The problem: Reproduce every line of the listing below character for character, preserving its original order and line breaks.

Records to use START

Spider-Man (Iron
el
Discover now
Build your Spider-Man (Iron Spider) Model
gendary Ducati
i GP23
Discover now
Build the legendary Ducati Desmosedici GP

Records to use END

Exercise response:
Spider-Man (Iron
el
Discover now
Build your Spider-Man (Iron Spider) Model
gendary Ducati
i GP23
Discover now
Build the legendary Ducati Desmosedici GP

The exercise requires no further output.